I'm currently reviewing my Automata and Languages Theory course and I stumbled upon the following exercise exams. Link

In "Exercises for ACS 1, Fall 2004, sheet 1", exercise 1 item C, the question is,

How many languages exist over the symbol sets from (a)?

Question (a) describes the alphabets $S=\{a,b\}$ and $S=\{1\}$. The answer to the question as provided in the same link is

In both cases, $|Σ^*| = \mathbb N$, that is, there are $2^{\mathbb N}$ many languages over these alphabets – indeed, over any finite alphabet there are $2^{\mathbb{N}}$ languages.

Here $\mathbb{N}$ is the set of all natural numbers. I am confused as to how the author came to this conclusion.

Update: In my understanding, since {a,b} is a set of strings of {a,b}, it follows that it is a subset of {a,b}* or the set of all strings over {a,b}. So, as per set theory, the cardinality of a set containing the subsets of all strings over {a,b} = powerSet({a,b}*) whose cardinality is equal to $2^{\mathbb{N}}$. Is my understanding correct?

• This is really a question on set theory.
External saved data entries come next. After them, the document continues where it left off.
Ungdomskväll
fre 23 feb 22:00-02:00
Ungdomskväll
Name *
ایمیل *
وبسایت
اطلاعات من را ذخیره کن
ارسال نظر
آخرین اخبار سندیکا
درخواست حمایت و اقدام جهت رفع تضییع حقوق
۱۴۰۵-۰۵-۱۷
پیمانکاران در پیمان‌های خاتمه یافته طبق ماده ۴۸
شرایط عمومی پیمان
I suggest you review set theory first, and then see if you can understand the answer. – Yuval Filmus Mar 19 '16 at 10:22

The number of possible words is countably infinite, since we can list them in increasing order of length: $$\epsilon,a,b,aa,ab,ba,bb,\ldots \\ \epsilon,1,11,111,1111,11111,\ldots$$ This is why $|\Sigma^*| = \aleph_0$ (to use a more common notation). The set of all possible languages is the set of all subsets of $\Sigma^*$ (known also as the power set of $\Sigma^*$), which by definition has cardinality $2^{\aleph_0} = \aleph$.